• [What this task involves]: Reproduce each of the following rows word for word, leaving out the pictures.

• [Provided information]:

___

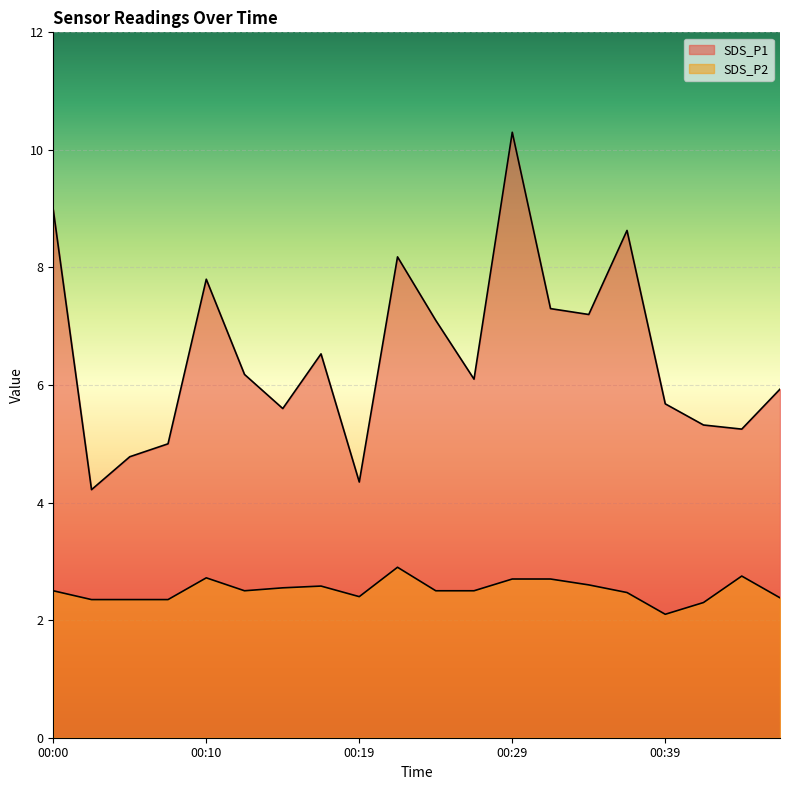

Reading right to left, what are all the values shown in this chart?

SDS_P1: 5.9	5.2	5.3	5.7	8.6	7.2	7.3	10.3	6.1	7.1	8.2	4.3	6.5	5.6	6.2	7.8	5.0	4.8	4.2	9.0
SDS_P2: 2.4	2.8	2.3	2.1	2.5	2.6	2.7	2.7	2.5	2.5	2.9	2.4	2.6	2.5	2.5	2.7	2.4	2.4	2.4	2.5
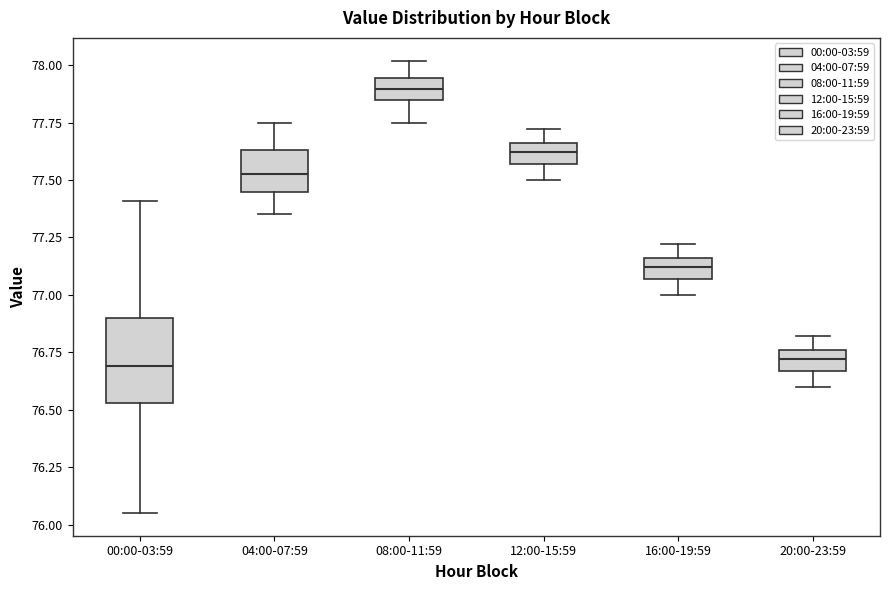

Where does the median line of the box for 00:00-03:59 sit on the y-axis? The values are not printed on the chart, so give them approximately, as read against the axis.

76.70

___

• [Task output]:
Reading right to left, what are all the values shown in this chart?

SDS_P1: 5.9	5.2	5.3	5.7	8.6	7.2	7.3	10.3	6.1	7.1	8.2	4.3	6.5	5.6	6.2	7.8	5.0	4.8	4.2	9.0
SDS_P2: 2.4	2.8	2.3	2.1	2.5	2.6	2.7	2.7	2.5	2.5	2.9	2.4	2.6	2.5	2.5	2.7	2.4	2.4	2.4	2.5

Where does the median line of the box for 00:00-03:59 sit on the y-axis? The values are not printed on the chart, so give them approximately, as read against the axis.

76.70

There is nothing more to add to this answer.